4.              a) La procédure est onéreuse ; en principe, la partie dont les conclusions sont rejetées supporte les frais de procédure (art. 69 al. 1 bis LAI et 49 al. 1 LPA-VD, applicable par renvoi des art. 91 et 99 LPA-VD). Cependant, lorsqu’une partie a été mise au bénéfice de l’assistance judiciaire, les frais judiciaires sont supportés par le canton (art. 122 al. 1 let. b CPC [code fédéral de procédure civile du 19 décembre 2008, RS 272], applicable par renvoi de l’art. 18 al. 5 LPA-VD). L’octroi de l’assistance judiciaire ne libère toutefois que provisoirement la partie qui en bénéficie du paiement des frais judiciaires ; celle-ci est en effet tenue à remboursement dès qu’elle est en mesure de le faire (art. 123 al. 1 CPC, applicable par renvoi de l’art. 18 al. 5 LPA-VD).

 

              En l’espèce, compte tenu de l’ampleur de la procédure, les frais de justice doivent être arrêtés à 400 fr. et devraient être mis à la charge du recourant, qui succombe (art. 69 al. 1 bis LAI ; art. 49 al. 1 LPA-VD).

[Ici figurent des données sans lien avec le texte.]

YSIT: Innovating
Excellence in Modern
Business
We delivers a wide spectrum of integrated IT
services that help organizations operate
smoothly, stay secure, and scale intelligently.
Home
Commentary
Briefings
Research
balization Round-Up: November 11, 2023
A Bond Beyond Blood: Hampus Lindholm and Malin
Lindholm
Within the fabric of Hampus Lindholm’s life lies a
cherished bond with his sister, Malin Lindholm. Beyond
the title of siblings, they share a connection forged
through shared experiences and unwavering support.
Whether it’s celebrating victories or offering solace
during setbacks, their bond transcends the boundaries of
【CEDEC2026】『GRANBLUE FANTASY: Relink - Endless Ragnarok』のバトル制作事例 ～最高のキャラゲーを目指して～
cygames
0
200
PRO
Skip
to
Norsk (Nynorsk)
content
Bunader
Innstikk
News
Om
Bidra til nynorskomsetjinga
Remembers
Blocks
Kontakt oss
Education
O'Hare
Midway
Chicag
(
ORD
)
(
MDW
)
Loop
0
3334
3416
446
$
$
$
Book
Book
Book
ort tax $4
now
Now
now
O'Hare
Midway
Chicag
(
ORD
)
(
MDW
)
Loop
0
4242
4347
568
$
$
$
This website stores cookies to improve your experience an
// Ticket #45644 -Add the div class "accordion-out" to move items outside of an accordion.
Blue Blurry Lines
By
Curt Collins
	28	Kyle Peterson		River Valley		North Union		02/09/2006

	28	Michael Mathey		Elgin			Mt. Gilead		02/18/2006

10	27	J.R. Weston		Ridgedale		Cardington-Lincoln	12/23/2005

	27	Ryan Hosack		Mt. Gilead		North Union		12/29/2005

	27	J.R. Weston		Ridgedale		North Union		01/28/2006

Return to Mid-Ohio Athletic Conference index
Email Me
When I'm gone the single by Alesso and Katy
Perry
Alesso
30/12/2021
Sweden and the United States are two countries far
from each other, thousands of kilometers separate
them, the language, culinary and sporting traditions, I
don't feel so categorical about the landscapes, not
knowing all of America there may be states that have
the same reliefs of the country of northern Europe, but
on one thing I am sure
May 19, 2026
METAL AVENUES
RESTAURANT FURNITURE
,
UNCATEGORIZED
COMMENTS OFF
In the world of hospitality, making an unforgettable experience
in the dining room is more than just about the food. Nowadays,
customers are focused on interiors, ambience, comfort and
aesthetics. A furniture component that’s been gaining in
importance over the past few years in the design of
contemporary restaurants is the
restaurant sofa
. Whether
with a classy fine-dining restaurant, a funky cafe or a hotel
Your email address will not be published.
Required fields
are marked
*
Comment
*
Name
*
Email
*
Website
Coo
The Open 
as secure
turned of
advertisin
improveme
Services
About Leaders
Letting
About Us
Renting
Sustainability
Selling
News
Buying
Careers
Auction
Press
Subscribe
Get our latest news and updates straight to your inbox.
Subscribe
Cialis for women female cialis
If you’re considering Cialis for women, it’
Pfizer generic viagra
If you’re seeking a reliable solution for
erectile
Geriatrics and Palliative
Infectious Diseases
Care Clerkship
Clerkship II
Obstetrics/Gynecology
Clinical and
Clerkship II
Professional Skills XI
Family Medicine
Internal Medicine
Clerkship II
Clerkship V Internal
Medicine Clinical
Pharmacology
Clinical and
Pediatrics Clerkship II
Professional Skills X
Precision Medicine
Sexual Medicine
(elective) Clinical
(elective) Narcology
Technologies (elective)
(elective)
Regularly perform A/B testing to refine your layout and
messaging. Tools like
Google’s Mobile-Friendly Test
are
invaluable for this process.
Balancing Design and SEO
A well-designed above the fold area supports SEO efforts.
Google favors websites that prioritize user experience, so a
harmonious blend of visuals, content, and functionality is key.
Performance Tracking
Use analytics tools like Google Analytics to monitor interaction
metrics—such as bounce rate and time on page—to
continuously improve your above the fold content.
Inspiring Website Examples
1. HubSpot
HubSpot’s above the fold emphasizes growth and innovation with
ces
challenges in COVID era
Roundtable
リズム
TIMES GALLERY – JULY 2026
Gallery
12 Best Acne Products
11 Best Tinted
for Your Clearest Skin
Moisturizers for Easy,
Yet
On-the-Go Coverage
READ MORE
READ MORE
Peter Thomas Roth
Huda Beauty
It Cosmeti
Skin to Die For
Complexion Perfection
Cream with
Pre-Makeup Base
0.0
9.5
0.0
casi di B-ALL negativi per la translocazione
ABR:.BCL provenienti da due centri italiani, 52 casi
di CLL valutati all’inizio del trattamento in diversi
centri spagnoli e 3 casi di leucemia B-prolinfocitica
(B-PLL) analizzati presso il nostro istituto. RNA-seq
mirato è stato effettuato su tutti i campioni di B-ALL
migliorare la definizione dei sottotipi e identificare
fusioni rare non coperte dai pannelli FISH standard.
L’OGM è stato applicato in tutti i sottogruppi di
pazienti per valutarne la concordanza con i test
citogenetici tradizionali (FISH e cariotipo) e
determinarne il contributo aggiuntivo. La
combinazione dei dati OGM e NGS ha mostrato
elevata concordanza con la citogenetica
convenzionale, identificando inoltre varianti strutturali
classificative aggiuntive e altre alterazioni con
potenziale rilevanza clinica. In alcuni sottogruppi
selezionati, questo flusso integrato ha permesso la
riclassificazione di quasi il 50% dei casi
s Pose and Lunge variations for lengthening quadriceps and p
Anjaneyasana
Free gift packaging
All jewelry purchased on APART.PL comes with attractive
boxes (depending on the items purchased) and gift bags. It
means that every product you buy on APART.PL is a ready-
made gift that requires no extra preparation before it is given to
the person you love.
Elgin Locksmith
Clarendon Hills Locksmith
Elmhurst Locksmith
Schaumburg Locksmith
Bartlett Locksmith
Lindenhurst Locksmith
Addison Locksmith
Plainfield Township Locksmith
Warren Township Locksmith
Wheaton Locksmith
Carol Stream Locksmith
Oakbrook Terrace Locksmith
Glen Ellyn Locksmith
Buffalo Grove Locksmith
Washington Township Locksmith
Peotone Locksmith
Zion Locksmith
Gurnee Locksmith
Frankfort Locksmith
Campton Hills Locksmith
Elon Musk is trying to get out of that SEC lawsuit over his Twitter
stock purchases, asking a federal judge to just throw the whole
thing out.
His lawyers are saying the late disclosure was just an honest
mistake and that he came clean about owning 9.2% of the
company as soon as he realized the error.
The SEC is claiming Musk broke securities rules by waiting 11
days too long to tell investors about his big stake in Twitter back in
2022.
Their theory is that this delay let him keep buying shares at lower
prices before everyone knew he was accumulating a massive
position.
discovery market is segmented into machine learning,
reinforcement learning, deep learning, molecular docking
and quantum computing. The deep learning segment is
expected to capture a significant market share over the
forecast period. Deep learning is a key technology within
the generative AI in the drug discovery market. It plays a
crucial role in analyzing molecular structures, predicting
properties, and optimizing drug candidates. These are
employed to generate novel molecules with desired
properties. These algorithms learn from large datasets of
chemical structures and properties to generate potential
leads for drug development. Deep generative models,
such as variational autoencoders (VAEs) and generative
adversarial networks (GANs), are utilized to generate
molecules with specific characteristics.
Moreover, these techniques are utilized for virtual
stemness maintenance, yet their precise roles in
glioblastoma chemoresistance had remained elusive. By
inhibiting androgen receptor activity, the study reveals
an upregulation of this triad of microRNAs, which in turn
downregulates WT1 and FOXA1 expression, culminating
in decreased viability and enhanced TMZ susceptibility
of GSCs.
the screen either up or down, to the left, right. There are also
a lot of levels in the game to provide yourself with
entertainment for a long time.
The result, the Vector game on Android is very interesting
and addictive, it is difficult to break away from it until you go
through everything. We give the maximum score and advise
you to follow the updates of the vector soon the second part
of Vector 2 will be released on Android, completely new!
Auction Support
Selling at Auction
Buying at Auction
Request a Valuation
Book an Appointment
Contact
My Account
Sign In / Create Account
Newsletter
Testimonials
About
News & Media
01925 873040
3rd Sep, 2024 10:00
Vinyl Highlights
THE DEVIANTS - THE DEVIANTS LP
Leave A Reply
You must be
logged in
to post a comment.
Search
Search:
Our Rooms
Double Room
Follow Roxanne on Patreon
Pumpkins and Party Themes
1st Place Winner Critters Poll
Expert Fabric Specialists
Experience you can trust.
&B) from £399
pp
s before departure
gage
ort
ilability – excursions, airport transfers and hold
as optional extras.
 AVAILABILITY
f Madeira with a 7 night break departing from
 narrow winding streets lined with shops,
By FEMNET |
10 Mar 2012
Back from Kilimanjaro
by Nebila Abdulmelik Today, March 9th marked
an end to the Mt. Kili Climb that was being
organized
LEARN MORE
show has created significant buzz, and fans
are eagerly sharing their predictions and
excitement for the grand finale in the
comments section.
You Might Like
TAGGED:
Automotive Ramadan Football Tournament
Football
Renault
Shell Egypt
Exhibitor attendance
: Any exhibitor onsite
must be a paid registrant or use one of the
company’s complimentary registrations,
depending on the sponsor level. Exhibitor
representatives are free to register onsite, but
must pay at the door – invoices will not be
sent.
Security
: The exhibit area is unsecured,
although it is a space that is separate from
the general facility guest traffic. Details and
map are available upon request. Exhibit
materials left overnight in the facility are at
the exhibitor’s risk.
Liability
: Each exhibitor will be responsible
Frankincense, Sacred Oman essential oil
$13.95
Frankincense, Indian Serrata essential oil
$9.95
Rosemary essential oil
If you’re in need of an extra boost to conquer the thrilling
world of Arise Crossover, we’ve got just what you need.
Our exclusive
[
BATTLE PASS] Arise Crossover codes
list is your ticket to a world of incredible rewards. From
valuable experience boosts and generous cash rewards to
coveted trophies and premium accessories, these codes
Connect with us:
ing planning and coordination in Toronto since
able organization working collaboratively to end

Toutefois, dès lors que le recourant est au bénéfice de l’assistance judiciaire, ces frais sont provisoirement laissés à la charge de l’Etat.

 

              b) Succombant, le recourant, représenté par son curateur, ne saurait prétendre une indemnité de dépens (art. 61 let. g LPGA et 55 LPA-VD).

Par ces motifs,

la Cour des assurances sociales

prononce :

 

              I.              Le recours déposé le 10 janvier 2014 par A.I.________ est rejeté.

 

              II.              La décision rendue le 2 décembre 2013 par l’Office de l’assurance-invalidité pour le canton de Vaud est confirmée.

 

              III.              Les frais judiciaires, arrêtés à 400 fr. (quatre cents francs), sont provisoirement laissés à la charge de l’Etat.

 

              IV.              Il n’est pas alloué de dépens.

 

              V.              Le bénéficiaire de l’assistance judiciaire est, dans la mesure de l’art. 123 CPC applicable par renvoi de l’art. 18 al. 5 LPA-VD, tenu au remboursement des frais judiciaires mis à la charge de l’Etat.

 

 

Le président :               Le greffier :

 

 

 

 

 

 

 

 

 

 

 

 

 

 

 

Du

 

              L'arrêt qui précède, dont la rédaction a été approuvée à huis clos, est notifié à :

 

‑              B.I.________ (pour A.I.________),

‑              Office de l'assurance-invalidité pour le canton de Vaud,

-              Office Fédéral des Assurances Sociales (OFAS),

 

par l'envoi de photocopies.

 

              Le présent arrêt peut faire l'objet d'un recours en matière de droit public devant le Tribunal fédéral au sens des art. 82 ss LTF (loi du 17 juin 2005 sur le Tribunal fédéral, RS 173.110), cas échéant d'un recours constitutionnel subsidiaire au sens des art. 113 ss LTF. Ces recours doivent être déposés devant le Tribunal fédéral (Schweizerhofquai 6, 6004 Lucerne) dans les trente jours qui suivent la présente notification (art. 100 al. 1 LTF).